The only group not to participate in the proceedings, ironically, was the very people for whom the trial sought to achieve justice, the Apache. The federal government did not call any Apaches as witnesses, and it remained far too dangerous for the survivors of the Camp Grant Massacre, as the April 30th attack on the Apache encampment in Aravaiapa Canyon came to be known, to travel to Tucson to observe the proceedings.
The court case was called U.S. v. Sidney R. DeLong after one of the defendants, Sidney R. DeLong. In addition to being a partner in the region's most important commercial enterprise, the freighting and manufacturing company Tully, Ochoa & DeLong, Delong was one of the handful of Anglo-Americans accused of taking part in the attack on the Apache in Aravaipa Canyon. Despite (or perhaps because of) his rumored participation in the Camp Grant Massacre, DeLong was elected Tucson's mayor only a few weeks afterwards. It was probably as a result of his local prominence that he was made lead defendant in the ensuing court case.

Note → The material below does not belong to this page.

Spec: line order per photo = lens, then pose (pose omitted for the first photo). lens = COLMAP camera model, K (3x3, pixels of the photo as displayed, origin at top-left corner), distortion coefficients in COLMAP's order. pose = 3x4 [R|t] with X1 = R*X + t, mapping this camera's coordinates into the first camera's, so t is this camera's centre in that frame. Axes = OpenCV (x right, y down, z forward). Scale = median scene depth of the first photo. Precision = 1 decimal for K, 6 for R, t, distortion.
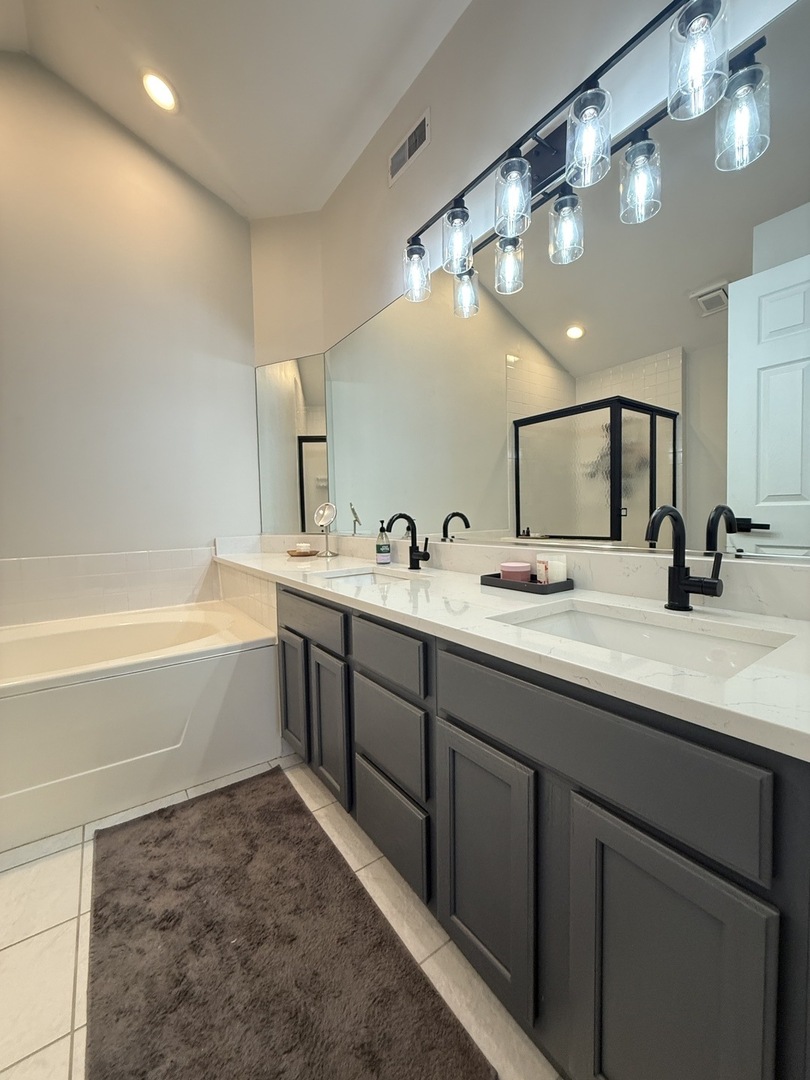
lens RADIAL K [[431.4, 0, 405.0], [0, 431.4, 540.0], [0, 0, 1]] dist [-0.001558, 0.000377]
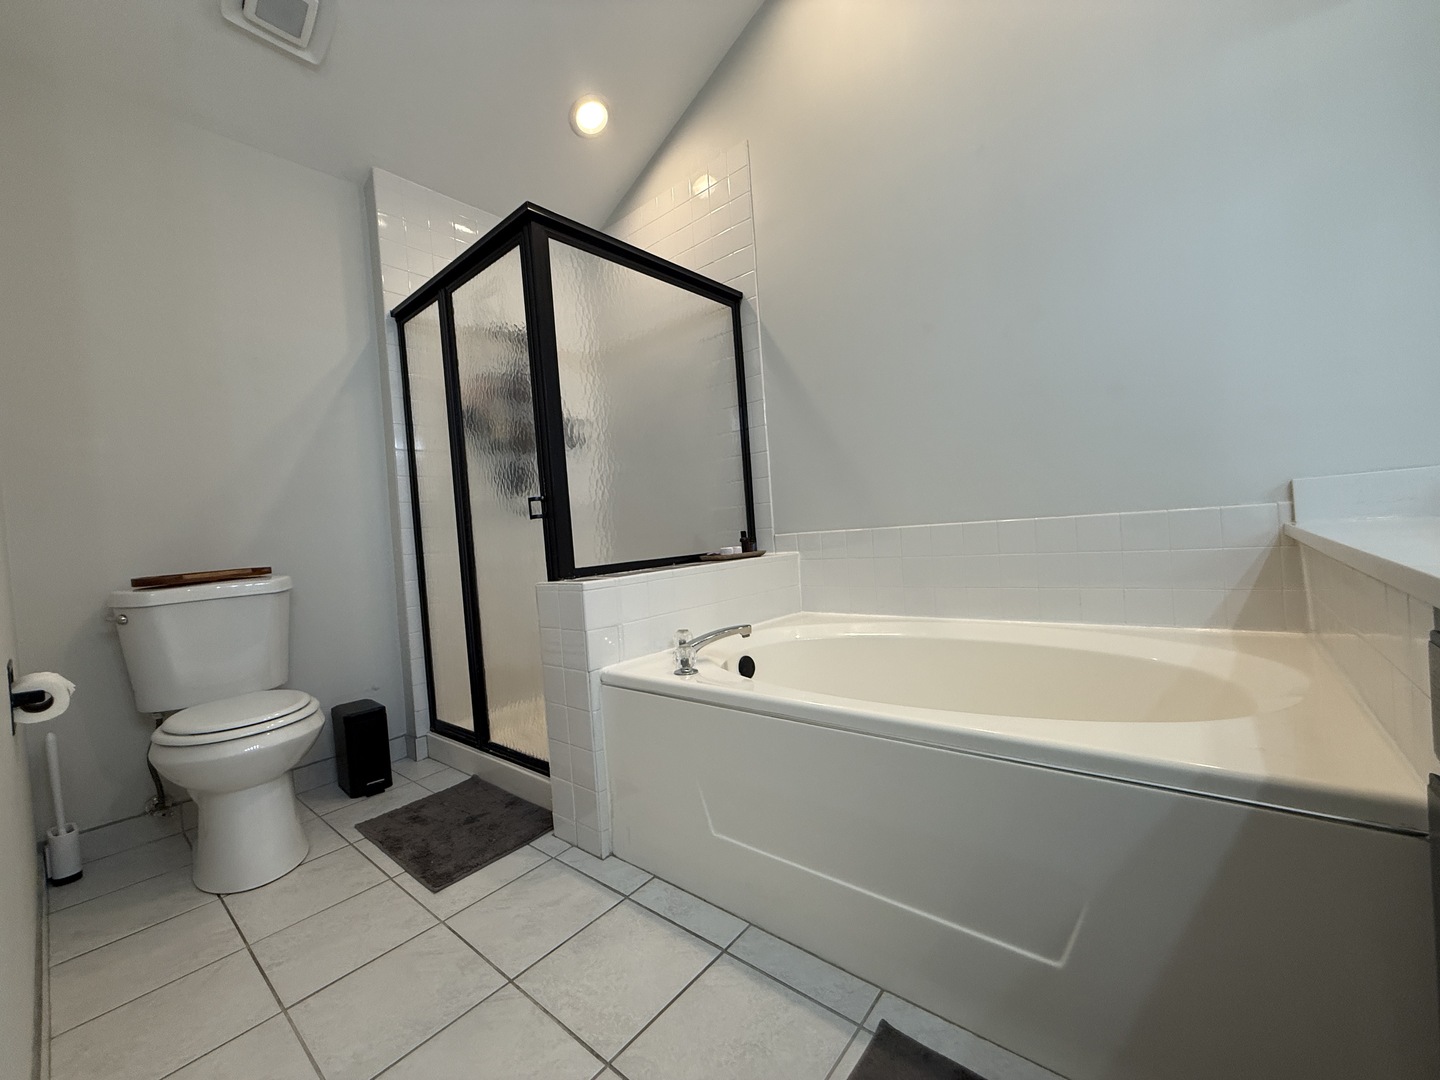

This site makes a page-by-page scan of the original handwritten manuscript, as well as a typed transcription. While the transcript records the answers of the prosecution and the defense witnesses, it does not show the questions they were asked. Nevertheless, these questions can sometimes be inferred from the statements the witnesses offered, particularly if one takes into account the probable paragraph breaks within the testimony.